An analysis of more than 500 tropical cyclones that have hit the United States since 1930 found that the average hurricane leads to as many as 11,000 excess deaths — a figure hundreds of times higher than official mortality estimates. By combining weather records with Centers for Disease Control and Prevention mortality data from months before and after the storms struck, the study’s authors revealed how death rates in affected states remain elevated for 15 years after a storm makes landfall. Unlike the fatalities from turbulent floodwaters and collapsing homes, these deaths can occur years after a disaster. They are often associated with medical conditions — cancer and heart disease — that can be exacerbated by the stress and disruption of a storm. And they tend to strike those who are already most vulnerable in society: infants, the elderly, racial minorities. In total, the study suggests, as many as 5.7 million Americans died in the aftermath of hurricanes between 1930 and 2015 — accounting for 3 to 5 percent of all deaths across the continental United States each year. The staggering toll points to major shortcomings in the country’s disaster-recovery systems that leave communities poorer, sicker and more isolated years after the improvement as rising global temperatures fuel stronger, wetter storms.”

When I let my to-do list tie me in knots, I feel ashamed of myself for forgetting even for a moment what so many others are going through. I have a house. I have my cat. I have my clothes and all my things. I have my car. I have my necessary documents. I have my medicines. I have insurance. I have my photos and other mementos. I have my functioning computer and cell phone. I have family and friends who are not living in upheaval who can lend their strength and support to me. I am not traumatized by experiencing the home I love and the area I love changed forever by a storm of epic proportions.

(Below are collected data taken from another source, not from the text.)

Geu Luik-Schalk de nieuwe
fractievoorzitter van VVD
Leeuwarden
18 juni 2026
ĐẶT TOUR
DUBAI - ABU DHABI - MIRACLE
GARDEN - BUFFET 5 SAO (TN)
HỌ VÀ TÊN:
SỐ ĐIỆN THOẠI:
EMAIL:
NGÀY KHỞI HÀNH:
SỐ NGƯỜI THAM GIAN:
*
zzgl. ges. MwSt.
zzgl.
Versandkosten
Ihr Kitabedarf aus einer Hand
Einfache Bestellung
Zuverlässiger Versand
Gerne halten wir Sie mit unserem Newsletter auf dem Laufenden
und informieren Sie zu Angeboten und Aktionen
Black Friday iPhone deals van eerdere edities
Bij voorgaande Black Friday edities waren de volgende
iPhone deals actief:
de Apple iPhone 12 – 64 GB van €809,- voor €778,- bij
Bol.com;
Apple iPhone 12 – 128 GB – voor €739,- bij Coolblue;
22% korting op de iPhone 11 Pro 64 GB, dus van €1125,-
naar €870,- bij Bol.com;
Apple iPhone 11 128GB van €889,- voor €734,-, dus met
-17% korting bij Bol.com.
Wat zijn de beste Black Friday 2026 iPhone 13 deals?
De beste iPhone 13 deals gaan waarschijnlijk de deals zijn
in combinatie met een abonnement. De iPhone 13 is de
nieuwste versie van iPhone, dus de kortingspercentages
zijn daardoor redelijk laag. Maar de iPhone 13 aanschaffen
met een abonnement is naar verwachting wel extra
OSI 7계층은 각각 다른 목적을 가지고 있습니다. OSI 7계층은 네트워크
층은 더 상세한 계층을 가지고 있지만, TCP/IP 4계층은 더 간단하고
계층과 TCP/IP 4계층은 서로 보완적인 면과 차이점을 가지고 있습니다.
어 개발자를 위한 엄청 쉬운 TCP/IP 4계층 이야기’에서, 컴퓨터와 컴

I am recommitting myself to being grateful every day. I am going to financially support well-vetted storm recovery efforts. I am going to pray for everyone affected by this storm. I am going to work to help vulnerable people not be forgotten now or in the years to come. And I am going to advocate for funding relief agencies and for efforts to work on awareness of climate change. I am going to keep in the front of my mind the words of the gospel of Matthew’s 25th chapter in which Jesus is quoted as saying, “Whenever you do it to the least of these my children, you do it as to me.”